I lean over, as discreetly as possible, to whisper in Newt’s ear. He bristles in shock, then stiffens at the fact that my head is so close to his. I fight the urge to roll my eyes, and relay the message.
“Pass this along - Skylar must keep Daniel talking so I can shoot us out of here!” I urge, fingering an arrow.
He looks at my arrows in surprise, then chuckles softly, shaking his head.
“We’re lucky to have you with us. We’d have been dead by now if you hadn’t. Or, at least, I would have been,” He whispers back, then leans over to Oz, whispering to him.
“So, you still have them? Where are they?” Skylar demands, almost getting up but thinking the better of it.
“On the other planet. Earth,” He replies nonchalantly.
“I told you it was real!” Lizzie bursts out.
“They’re - but - how did you get them there?” Skylar asks. The message is on to Lizzie.
“Easy! All Jagars are descended from Earth’s inhabitants. Their planet is different, you see. Many people here on Htrae do not know how privileged we are. We live in perfect conditions, perfect circumstances, massive comfort on our part. On Earth, though? Nonsense. Their world is full of hardships and obstacles that I thought were impossible to overcome, so much so they’d move away. But of course, they didn’t know how. So they simply had to overcome, or else they’d all die. Jagars are a race that fights.”
“Why are you so interested in them? There are so many other fighting races on Htrae. They all try to climb to the top.” Houston points out.
“No. Jagars are different. They don’t fight each other. They fight for peace. No other species fights for peace. They struggle, and are rewarded. They go through hardships and learn what it is like to truly fight for something good. If there is an town that has been destroyed by earthquakes, then they simply build the city better. They cannot be stopped. And they are powered simply by their circumstances, by their own will. We could be like that, too, if we wanted. That’s why I raise my captives on Earth,” Daniel finishes.
I feel quite honestly a little bit flattered right then. I’m sure Newt is too.
“I can hear your thoughts: Yes, that’s why Jagars are the hunters. They know how to fight, how to survive, how to struggle and win, how to persevere. The rest of us?” Daniel scoffs. “We need the aid of magic. We are not strong. I am raising people to be strong.”
Lizzie leans over to whisper the final message to Skylar, shifting her weight so that her unbound feet are shown. She whispers a bit too loudly for my liking.
Quiet down, Lizzie! Get back in position! I plead in my head.
Daniel tilts his head as if he’s heard something. I get a rotten feeling in my stomach and unsheath an arrow, resting it on the crest of my bow.

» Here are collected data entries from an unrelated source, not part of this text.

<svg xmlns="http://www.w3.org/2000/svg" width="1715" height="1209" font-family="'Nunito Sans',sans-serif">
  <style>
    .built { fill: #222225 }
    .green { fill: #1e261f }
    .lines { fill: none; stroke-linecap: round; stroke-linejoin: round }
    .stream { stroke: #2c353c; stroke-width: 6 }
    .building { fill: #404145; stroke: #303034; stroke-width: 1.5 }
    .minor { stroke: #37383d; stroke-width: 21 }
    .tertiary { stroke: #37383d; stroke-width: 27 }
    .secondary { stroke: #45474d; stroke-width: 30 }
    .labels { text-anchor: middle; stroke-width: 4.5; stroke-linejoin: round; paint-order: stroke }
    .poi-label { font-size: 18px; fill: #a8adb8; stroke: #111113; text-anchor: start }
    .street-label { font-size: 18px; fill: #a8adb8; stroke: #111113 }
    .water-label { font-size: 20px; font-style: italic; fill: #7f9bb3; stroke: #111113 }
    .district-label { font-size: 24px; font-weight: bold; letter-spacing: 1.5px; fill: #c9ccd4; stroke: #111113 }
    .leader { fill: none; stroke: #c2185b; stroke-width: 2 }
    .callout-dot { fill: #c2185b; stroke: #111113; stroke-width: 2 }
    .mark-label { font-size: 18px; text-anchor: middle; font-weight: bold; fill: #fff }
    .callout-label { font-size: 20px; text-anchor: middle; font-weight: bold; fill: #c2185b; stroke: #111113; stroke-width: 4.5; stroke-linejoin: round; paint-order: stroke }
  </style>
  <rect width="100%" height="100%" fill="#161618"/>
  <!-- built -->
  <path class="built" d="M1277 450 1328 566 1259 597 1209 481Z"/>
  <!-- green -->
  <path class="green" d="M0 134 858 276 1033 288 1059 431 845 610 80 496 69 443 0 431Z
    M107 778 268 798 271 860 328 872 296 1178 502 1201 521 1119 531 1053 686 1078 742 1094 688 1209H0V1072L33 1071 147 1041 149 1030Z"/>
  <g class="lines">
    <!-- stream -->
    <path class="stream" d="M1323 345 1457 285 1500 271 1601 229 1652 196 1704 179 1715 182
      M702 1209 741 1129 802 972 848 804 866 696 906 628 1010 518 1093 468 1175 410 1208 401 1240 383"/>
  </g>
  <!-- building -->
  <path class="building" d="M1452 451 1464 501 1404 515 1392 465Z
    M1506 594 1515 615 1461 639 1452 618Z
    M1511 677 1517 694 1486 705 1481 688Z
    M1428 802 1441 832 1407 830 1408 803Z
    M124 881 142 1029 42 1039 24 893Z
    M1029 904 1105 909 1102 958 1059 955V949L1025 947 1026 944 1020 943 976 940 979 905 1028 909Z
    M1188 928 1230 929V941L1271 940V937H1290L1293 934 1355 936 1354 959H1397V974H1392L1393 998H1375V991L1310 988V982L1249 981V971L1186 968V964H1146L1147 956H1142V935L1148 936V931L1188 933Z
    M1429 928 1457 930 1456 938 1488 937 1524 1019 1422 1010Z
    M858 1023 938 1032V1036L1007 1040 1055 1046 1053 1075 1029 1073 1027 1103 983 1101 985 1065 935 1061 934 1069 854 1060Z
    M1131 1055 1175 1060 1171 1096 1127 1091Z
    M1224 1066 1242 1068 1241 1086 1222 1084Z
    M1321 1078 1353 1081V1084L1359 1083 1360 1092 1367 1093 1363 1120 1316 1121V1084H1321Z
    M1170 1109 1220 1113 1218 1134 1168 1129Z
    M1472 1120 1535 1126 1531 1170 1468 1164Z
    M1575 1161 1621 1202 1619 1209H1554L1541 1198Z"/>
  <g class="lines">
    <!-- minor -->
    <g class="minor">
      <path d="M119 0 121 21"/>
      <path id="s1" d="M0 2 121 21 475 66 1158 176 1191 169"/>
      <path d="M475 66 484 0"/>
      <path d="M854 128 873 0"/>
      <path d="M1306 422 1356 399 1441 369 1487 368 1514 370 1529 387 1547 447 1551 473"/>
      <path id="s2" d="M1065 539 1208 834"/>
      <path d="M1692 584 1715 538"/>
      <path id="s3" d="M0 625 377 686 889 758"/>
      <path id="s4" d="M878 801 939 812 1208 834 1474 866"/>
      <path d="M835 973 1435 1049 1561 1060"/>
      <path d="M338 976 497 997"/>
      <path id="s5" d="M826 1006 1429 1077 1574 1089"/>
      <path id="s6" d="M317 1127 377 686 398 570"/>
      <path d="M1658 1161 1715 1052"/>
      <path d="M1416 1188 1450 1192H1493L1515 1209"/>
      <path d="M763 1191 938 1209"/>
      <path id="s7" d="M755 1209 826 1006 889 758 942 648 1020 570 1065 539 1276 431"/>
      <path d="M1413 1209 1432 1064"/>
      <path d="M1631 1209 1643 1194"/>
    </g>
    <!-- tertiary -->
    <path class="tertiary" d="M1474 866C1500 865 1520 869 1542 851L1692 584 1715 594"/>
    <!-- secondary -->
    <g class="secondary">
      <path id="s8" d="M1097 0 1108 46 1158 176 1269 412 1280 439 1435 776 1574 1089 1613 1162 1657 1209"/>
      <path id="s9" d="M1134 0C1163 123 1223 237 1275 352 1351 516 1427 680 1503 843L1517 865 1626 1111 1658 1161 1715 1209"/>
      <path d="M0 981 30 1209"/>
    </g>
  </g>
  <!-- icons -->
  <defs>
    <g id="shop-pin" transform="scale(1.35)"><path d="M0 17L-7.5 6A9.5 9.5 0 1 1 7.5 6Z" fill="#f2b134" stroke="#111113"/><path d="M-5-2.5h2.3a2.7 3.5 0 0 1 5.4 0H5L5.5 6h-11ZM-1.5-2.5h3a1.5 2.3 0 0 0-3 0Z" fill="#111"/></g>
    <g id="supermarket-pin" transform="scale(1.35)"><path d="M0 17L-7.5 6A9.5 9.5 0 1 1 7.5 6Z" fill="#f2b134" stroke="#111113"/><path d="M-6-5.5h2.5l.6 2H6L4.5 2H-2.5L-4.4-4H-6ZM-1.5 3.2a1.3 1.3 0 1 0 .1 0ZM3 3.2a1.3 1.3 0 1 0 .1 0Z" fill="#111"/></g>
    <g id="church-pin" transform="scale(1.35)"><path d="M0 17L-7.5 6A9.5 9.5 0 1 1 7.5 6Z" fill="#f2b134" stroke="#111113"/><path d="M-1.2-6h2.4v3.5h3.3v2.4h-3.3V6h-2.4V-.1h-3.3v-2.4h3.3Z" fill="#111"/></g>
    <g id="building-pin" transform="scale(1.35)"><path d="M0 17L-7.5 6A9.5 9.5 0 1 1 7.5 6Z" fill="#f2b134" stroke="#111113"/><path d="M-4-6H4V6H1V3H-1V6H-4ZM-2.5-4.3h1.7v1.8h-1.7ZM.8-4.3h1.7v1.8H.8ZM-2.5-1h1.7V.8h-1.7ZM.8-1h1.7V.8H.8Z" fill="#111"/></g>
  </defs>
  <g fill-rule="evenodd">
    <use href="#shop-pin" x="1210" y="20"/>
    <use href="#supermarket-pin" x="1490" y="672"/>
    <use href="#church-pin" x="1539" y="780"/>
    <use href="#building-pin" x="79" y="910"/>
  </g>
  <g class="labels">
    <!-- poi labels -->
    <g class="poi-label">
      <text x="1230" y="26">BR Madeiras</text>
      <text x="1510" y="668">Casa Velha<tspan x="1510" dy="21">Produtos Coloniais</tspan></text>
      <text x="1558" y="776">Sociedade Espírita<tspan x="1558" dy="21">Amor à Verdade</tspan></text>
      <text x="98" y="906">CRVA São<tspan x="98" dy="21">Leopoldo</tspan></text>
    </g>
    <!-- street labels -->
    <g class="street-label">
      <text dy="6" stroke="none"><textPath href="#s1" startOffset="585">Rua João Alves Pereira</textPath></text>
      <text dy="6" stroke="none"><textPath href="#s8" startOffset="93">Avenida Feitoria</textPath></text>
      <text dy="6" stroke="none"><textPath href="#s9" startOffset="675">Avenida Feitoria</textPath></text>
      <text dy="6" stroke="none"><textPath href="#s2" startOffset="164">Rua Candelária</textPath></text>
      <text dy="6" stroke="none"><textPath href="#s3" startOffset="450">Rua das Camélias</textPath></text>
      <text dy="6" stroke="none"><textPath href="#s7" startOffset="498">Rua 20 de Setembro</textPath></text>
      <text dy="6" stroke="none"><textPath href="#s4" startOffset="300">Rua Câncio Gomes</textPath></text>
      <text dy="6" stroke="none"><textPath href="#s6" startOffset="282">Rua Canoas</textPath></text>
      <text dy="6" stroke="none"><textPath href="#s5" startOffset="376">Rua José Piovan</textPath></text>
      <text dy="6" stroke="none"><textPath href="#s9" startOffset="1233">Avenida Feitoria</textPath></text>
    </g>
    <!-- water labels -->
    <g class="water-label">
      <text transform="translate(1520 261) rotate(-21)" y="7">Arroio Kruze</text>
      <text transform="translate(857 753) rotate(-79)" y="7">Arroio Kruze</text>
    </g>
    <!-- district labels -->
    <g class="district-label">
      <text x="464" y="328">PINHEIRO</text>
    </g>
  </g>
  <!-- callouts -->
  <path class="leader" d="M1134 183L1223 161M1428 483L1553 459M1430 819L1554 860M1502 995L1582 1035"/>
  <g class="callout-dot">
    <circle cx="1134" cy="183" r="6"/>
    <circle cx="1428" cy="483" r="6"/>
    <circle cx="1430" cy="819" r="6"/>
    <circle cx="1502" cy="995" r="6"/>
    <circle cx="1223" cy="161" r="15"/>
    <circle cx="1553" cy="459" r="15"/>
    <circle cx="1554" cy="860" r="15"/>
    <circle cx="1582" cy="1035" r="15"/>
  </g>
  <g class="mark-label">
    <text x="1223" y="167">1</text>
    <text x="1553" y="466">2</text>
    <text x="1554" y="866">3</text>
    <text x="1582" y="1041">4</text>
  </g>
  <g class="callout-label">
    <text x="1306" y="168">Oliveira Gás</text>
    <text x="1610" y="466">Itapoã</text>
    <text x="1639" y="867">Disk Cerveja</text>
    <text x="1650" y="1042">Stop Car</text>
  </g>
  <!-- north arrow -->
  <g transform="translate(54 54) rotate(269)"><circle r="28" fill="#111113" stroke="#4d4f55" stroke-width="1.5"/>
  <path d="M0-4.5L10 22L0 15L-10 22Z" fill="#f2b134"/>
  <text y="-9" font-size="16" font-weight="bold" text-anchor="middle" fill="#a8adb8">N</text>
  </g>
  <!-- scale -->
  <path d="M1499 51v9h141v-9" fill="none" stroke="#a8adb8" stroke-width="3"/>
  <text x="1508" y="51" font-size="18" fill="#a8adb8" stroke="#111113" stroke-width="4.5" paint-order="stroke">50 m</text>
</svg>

“What are you talking about, darlings? Talking over your elders again? And - why are your feet unbound? All of you!” Instead of lunging at Lizzie or Skylar, he takes a deep breath and gives a charming smile. Lizzie cowers in fear. “Kids these days. Immature. Rude,” He begins. “We’re kids. We’re supposed to be immature!” Oz points out, and Daniel gives him a death glare. “Shut up, kid. You’re going to get yourself killed.” Oz gulps. Daniel heads over to the Revenge for the Salami Sandwich cauldron and takes out a pouch inside the folds of his cloak. He takes a pinch of sickly green powder out of it and drops it inside the cauldron. The liquid starts fizzing and jumping inside the cauldron. “It can’t wait for its treat!” Daniel exclaims happily, spooning some of the potion into six glasses. “When I say run, RUN. Run out of the cave, into the desert. Run as fast as your little legs can carry you, and hide. Somewhere. I don’t care.” I whisper to everyone as soon as Daniel has gone to another room. “wHaT - Basil - what is this? You won’t survive! Please…?” Newt looks up at me in surprise. “Do you want to survive?” I ask him. He sinks back onto the floor. “But what about the shimmer blockade?” Skylar asks. I hand her one of my arrows. “Throw this at it. Remember to retrieve it once the blockade collapses,” I instruct her, gently placing the magical object in her hands. “But - what -” “JUST DO IT!”